One thing was clear: this new method was working. Suddenly, homework wasn’t something Cole put every ounce of his intelligence and effort into avoiding. With a hard stop at the end of an hour — and a lot of work to do — it was easier just to do it.

Cole started turning in piles of homework. He started to look less hopeless. One Sunday when my mother was visiting, he came out of his room, hugged her, and said, “Thanks to you, I got the highest grade in class on my chemistry test yesterday.” His familiar look of failure was starting to wash off. Three weeks later, we got Cole’s report card: Three C’s (math, chemistry, and civics) and a B+ (creative writing, previously his lowest grade.)

He passed. But his GPA will never recover — unless he goes to summer school, retakes those classes, or switches to a virtual school.

We sat down together to look at his bittersweet victory. I made it clear that we were all impressed by what he had accomplished. “Learning honors chemistry in three weeks is no small feat,” I told him. “Not many people could do that. If you had started sooner, you might have made the honor roll.”

He nodded. “I lacked initiative,” he told me. “But I learned my lesson.”

Did he? “He’ll be fine,” Tisha Green Rinker, Connections Academy’s senior manager of school counseling told me. “I’ve seen pregnant kids who dropped out at 15 come to us, get a high school diploma, and go on to college. Cole has something none of those kids — or many of the ‘numbers’ your experts are looking at — have: you. You care. You believe in him. And you are willing to do what it takes to help him figure it out.”

She’s right. When I dropped out of high school, I could easily have become a statistic used to support a theory. Many of the experts I spoke to would probably have predicted an unhappy outcome for me. Still, my mother encouraged me to follow the path that was right for me. Finding my way to college by going outside the box may have been one of the most important lessons I learned as a student.

As the parent of a struggling boy, though, it’s not always easy to feel so sanguine. Faced with so many disheartening statistics about failing boys, no parent can afford to sit back and have faith that their care will be enough to pull the kid through. I still don’t know if Cole will achieve his dreams — or anything at all — but I choose to believe in him. It’s not even really a choice. I refuse, am unable, to see him as one of these dire statistics. Not today. Probably not ever, however things turn out.

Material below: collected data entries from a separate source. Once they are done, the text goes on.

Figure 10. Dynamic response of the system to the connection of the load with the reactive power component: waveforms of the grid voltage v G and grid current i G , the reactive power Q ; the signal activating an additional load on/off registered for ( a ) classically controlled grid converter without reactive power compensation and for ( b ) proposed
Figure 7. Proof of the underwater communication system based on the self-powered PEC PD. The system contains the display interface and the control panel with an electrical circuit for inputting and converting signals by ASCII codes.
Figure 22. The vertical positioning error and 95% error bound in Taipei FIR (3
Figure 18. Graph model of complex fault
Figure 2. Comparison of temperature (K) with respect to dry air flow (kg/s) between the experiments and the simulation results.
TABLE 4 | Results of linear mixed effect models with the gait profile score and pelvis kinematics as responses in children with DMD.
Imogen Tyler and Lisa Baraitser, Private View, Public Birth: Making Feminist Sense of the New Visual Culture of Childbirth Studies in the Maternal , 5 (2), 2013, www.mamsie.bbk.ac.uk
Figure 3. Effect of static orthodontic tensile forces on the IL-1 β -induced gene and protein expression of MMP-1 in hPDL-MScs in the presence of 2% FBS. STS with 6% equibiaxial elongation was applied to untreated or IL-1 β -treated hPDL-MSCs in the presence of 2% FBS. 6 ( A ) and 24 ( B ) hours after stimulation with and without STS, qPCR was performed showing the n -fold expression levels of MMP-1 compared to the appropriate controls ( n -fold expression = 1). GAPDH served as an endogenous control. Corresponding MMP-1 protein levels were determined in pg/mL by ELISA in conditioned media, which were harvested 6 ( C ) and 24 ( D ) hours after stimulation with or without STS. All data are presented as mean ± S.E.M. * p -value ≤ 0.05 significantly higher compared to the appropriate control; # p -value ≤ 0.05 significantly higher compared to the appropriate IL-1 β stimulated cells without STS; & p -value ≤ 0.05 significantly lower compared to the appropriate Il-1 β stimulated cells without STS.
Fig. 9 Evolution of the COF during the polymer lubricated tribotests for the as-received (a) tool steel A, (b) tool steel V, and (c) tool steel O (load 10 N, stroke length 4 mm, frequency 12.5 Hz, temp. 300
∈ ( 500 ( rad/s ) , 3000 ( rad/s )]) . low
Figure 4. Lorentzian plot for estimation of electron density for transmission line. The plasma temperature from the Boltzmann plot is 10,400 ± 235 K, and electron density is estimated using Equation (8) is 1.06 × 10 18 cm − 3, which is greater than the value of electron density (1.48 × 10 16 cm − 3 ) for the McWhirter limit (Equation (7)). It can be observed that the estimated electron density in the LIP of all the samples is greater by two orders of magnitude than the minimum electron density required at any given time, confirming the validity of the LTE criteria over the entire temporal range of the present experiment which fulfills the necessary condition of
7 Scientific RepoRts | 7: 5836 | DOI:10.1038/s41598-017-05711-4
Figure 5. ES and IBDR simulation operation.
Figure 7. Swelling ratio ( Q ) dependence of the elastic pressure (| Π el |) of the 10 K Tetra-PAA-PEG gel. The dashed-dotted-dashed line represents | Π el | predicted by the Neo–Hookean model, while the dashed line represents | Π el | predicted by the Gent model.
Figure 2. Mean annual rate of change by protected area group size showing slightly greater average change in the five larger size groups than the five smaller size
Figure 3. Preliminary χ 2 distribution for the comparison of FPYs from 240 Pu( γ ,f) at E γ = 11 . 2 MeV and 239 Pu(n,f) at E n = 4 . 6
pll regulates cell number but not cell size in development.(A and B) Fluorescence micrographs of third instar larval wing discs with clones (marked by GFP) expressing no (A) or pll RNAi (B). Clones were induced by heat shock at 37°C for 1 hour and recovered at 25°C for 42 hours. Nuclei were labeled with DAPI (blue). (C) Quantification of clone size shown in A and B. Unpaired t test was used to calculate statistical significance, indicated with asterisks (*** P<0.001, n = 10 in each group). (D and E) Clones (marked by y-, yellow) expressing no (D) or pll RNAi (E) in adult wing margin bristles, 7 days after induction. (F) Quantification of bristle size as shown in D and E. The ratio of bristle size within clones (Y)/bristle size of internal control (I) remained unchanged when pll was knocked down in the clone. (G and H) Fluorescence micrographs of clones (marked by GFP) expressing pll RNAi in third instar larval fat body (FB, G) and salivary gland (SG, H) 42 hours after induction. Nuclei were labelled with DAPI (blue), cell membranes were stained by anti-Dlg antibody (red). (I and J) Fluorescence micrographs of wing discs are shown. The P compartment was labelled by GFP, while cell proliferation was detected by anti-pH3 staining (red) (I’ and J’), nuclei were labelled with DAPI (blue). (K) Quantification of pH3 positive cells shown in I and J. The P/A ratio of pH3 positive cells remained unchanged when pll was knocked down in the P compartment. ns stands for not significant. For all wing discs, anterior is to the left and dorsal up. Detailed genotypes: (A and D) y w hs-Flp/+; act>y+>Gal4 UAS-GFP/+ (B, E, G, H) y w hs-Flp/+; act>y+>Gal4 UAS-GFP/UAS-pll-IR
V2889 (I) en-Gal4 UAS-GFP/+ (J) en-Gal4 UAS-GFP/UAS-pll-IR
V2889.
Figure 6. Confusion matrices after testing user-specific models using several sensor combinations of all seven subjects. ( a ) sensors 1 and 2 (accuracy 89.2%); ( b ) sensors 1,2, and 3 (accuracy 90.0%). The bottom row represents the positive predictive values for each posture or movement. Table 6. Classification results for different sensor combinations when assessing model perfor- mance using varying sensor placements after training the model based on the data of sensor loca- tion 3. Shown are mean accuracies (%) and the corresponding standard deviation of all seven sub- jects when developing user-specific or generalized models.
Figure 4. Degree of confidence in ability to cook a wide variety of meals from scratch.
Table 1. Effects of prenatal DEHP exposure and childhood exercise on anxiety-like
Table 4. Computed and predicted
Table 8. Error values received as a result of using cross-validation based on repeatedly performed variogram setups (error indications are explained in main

I’ve learned a few things in all these years of helping this boy survive school: even when he seems not to be, he is listening. Even when he says he’s got it, he needs help finding a solution he can’t see or a way to reach a goal he’s given up on.

But the biggest lesson I’ve learned is that people who tell me what this boy can’t do are usually wrong.

I’ve been told he can’t take tests. (He aces them.) That he can’t pay attention without medication. (He’s fine. Pick up the pace!) That he will bring down the class EOG average. (He often gets the highest score.) And that he can’t handle the workload. (Honors Chemistry and Honors Algebra 2 in three weeks! You try that.)